Yesterday, Bill did an excellent job of pointing out why Adam Breneman should redshirt in 2013. The obvious answer is that he should sit out and save a year of eligibility for down the road. This has been my belief for the last several months. However, the obvious answer isn't quite as cut-and-dry as it appears. After some deep consideration, it seems that the smart move is to let Breneman play immediately.
Five-Year Plan? The whole idea of redshirting a player is to give him an extra year of eligibility while he takes a year to prepare for the collegiate game. But really, would you expect the top-rated tight end in the nation to stay for a full five years in college? I have no doubt Breneman will be just as serious about his studies, probably even more, than being an athlete. However, his goal is to play in the NFL. If he has two outstanding seasons after a redshirt year, why would he stick around if he can be a top 10 draft pick? If Breneman redshirts, there is an extremely high probability that they throw away the opportunity to have an extremely talented player on the field this fall.
Stars Matter Last year at this time there was a lot of hype about Penn State becoming "Tight End U." thanks to Bill O'Brien's offensive philosophy. I thought it was a bit premature as O'Brien certainly wasn't bringing Rob Gronkowski or Aaron Hernandez with him from New England. I was certainly happy to be wrong in this situation as we all watched Penn State's young tight end corps blossom into one of the best (the best?) units in the nation.

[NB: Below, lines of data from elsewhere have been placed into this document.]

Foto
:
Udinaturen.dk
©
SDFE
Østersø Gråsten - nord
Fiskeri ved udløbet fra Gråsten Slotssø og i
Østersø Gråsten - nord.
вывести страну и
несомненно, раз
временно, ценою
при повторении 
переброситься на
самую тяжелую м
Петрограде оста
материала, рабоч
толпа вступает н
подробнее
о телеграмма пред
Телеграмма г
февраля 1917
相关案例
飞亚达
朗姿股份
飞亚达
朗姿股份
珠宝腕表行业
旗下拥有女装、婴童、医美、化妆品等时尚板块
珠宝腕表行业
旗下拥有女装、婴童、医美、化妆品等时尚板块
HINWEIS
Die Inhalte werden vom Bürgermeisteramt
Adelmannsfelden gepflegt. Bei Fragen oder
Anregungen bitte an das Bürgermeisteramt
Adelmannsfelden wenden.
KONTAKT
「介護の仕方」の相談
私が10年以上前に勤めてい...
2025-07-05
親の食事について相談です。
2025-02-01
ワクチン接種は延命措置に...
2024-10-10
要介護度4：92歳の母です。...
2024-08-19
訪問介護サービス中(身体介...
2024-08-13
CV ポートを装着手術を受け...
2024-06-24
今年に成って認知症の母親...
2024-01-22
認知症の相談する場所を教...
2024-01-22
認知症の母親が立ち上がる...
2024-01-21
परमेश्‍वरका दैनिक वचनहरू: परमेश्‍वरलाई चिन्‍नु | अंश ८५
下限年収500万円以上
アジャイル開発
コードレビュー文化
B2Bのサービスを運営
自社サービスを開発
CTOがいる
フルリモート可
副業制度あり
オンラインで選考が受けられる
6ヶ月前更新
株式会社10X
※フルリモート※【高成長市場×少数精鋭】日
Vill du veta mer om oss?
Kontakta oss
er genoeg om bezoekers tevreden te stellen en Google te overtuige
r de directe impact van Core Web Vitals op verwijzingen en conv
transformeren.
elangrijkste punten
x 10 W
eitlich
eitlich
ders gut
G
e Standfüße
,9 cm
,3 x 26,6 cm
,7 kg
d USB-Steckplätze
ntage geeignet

Who would have guessed Kyle Carter would break out to become the Big Ten's top tight end before injury? Many were intrigued by Jesse James' potential, and now he seems to be on the verge of becoming a truly special player. Only the most diehard Penn State fans know who Matt Lehman was in 2011, and he developed into a very reliable target under O'Brien's tutelage.
It seemed like O'Brien worked several miracles in a matter of months. Now, imagine what he can do with the top tight end in the entire class. It's really the perfect storm- and would be completely foolish not to take full advantage of that kind of opportunity.
The Trickle-Down Effect and the Overall Depth A major argument to redshirt Breneman is that there is so much depth at tight end right now. This is a great point, but it may be missing the big picture. We all witnessed Penn State's special teams units struggle mightily at times last year. The likely cause was a lack of depth, and being forced to use players that were already taking plenty of snaps throughout the game. For instance, does Penn State give up the late punt return touchdown to Northwestern if the punt team was filled with young and athletic players whose only duty is to sprint down the field and hit someone a handful of times each game? Probably not. If Breneman takes away snaps from someone in 2013, that's just one more fresh set of legs who will be ready to make a key special teams play late in a game. Heck, we can even take this argument one step further. If Penn State has an embarrassment of riches at tight end, why not find a good fit for someone to move to linebacker? It's a way to get all of your best players on the field, and you would be hard-pressed to find a Big Ten tight end who didn't also a linebacker in high school.
Follow the Leader Adam Breneman can be a team leader in 2013. It sounds crazy to say that about an incoming freshman, but Breneman is a special person. Let's examine his record- he committed to Penn State when it wasn't a popular move. He stayed committed when sanctions were handed down that could prevent him from playing in a bowl game for most of his Penn State career. Want an even better indicator of his character? After he was forced to miss his senior year of high school with a torn ACL, he didn't sit and mope or lose sight of himself by getting sidetracked with his rehab. Instead, he used his unexpected free time to raise more that $100,000 for ALS. He's a natural leader that has the ability to make everyone around him better as soon as he steps into the locker room.